DIRECTION
Could you copy every line of the items below character for character, leaving the pictures out of your answer?

INPUT
· · · ·

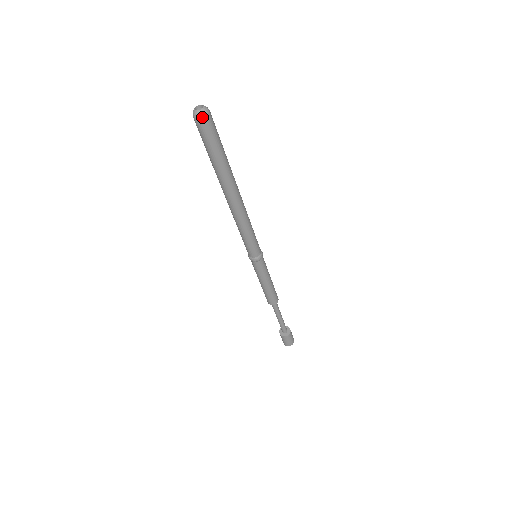
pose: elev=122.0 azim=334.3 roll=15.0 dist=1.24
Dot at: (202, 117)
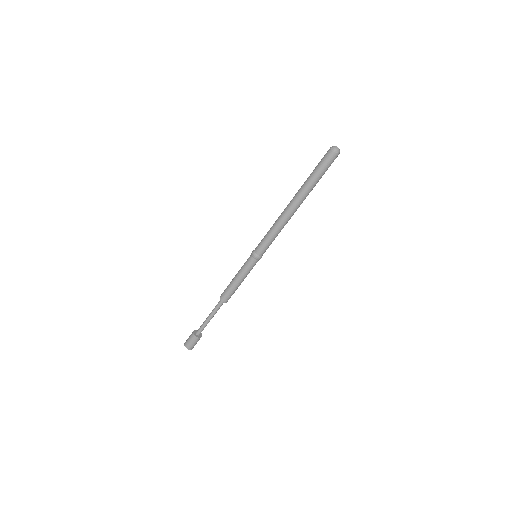
Dot at: (339, 153)
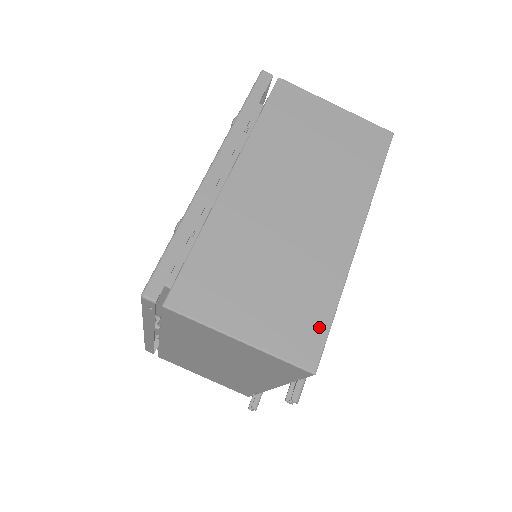
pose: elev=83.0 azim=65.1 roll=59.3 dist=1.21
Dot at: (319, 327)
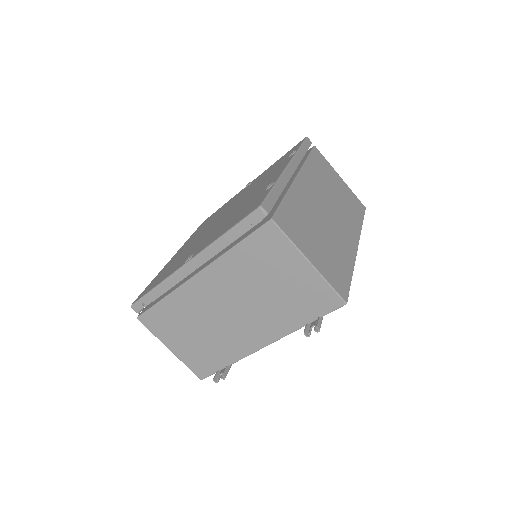
Dot at: (346, 280)
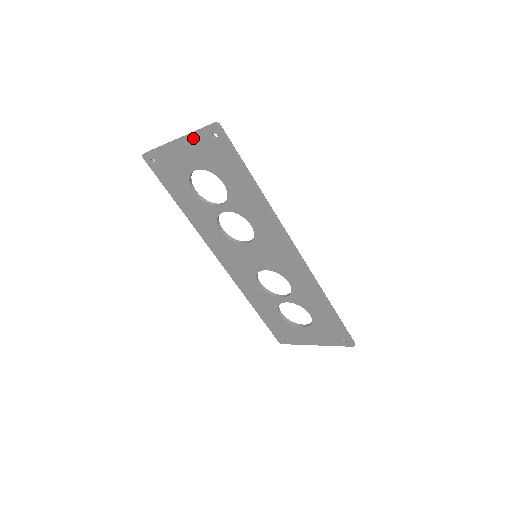
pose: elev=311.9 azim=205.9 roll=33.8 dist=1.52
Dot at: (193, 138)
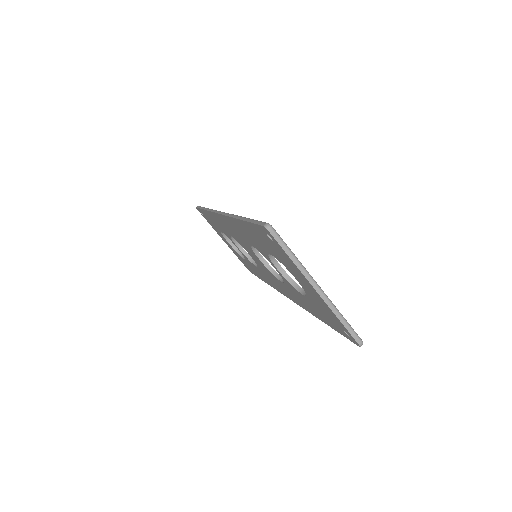
Dot at: (331, 312)
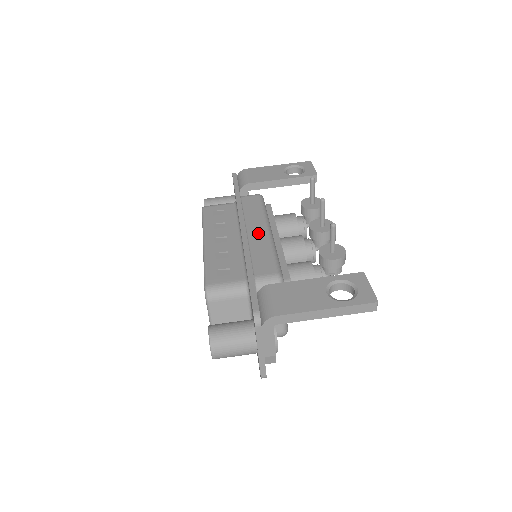
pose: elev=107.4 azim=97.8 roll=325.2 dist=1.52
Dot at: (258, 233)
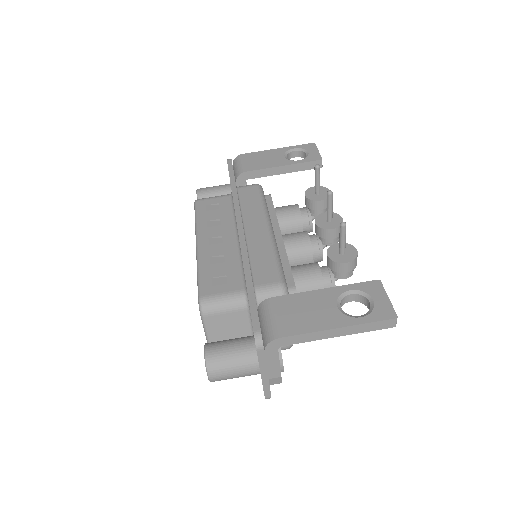
Dot at: (257, 232)
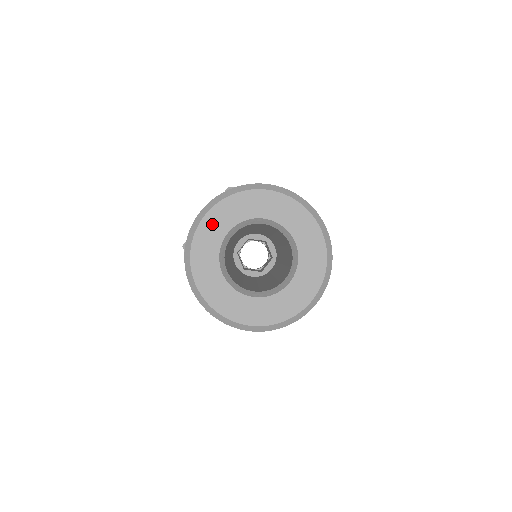
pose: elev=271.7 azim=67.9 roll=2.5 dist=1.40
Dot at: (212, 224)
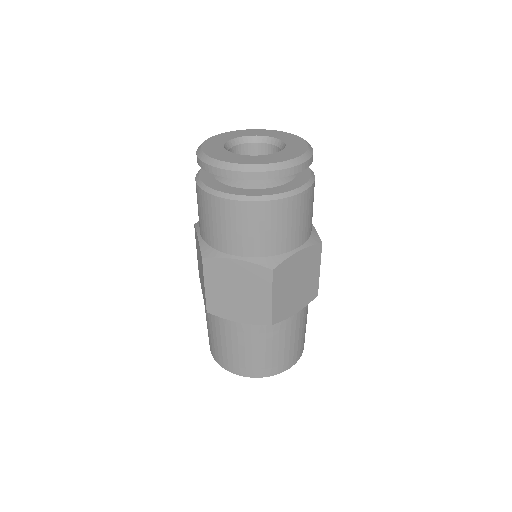
Dot at: (225, 135)
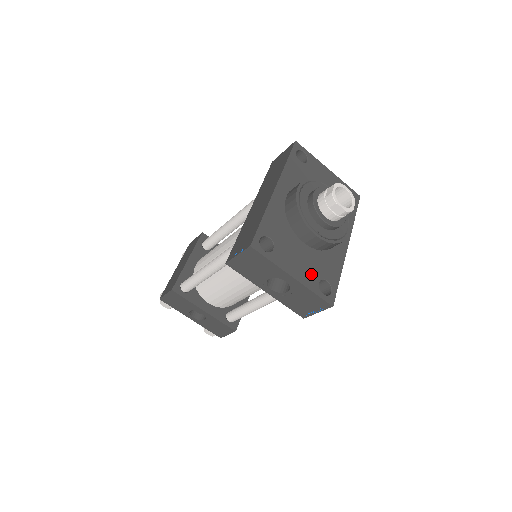
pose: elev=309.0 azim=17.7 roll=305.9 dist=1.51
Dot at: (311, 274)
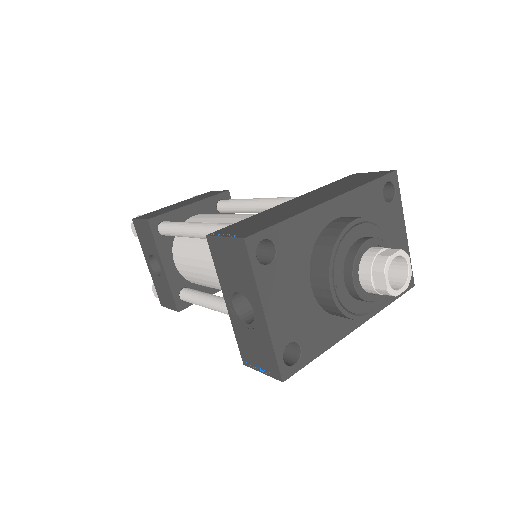
Dot at: (289, 326)
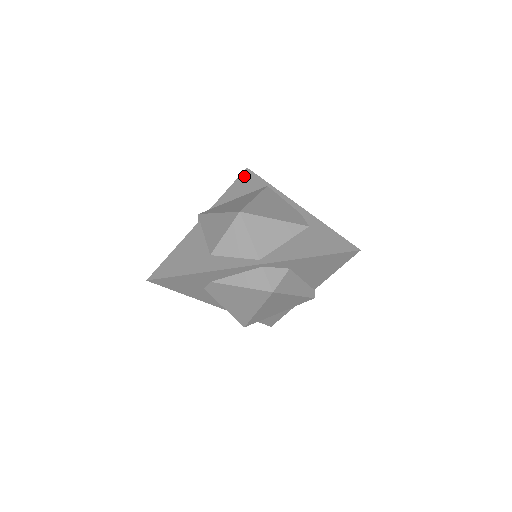
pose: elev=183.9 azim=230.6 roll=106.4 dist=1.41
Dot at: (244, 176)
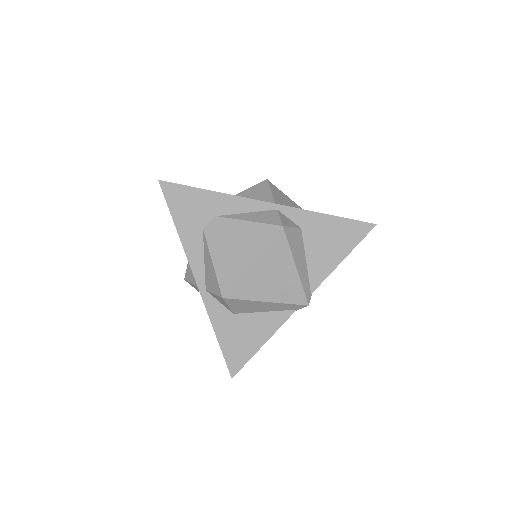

· · · ·

FULL SOLUTION
pose: elev=122.0 azim=334.3 roll=15.0 dist=1.24
Dot at: (202, 117)
Dot at: (339, 153)
pose: elev=83.0 azim=65.1 roll=59.3 dist=1.21
Dot at: (319, 327)
Dot at: (346, 280)
pose: elev=311.9 azim=205.9 roll=33.8 dist=1.52
Dot at: (193, 138)
Dot at: (331, 312)
pose: elev=107.4 azim=97.8 roll=325.2 dist=1.52
Dot at: (258, 233)
Dot at: (257, 232)
pose: elev=271.7 azim=67.9 roll=2.5 dist=1.40
Dot at: (212, 224)
Dot at: (225, 135)
pose: elev=309.0 azim=17.7 roll=305.9 dist=1.51
Dot at: (311, 274)
Dot at: (289, 326)
pose: elev=183.9 azim=230.6 roll=106.4 dist=1.41
Dot at: (244, 176)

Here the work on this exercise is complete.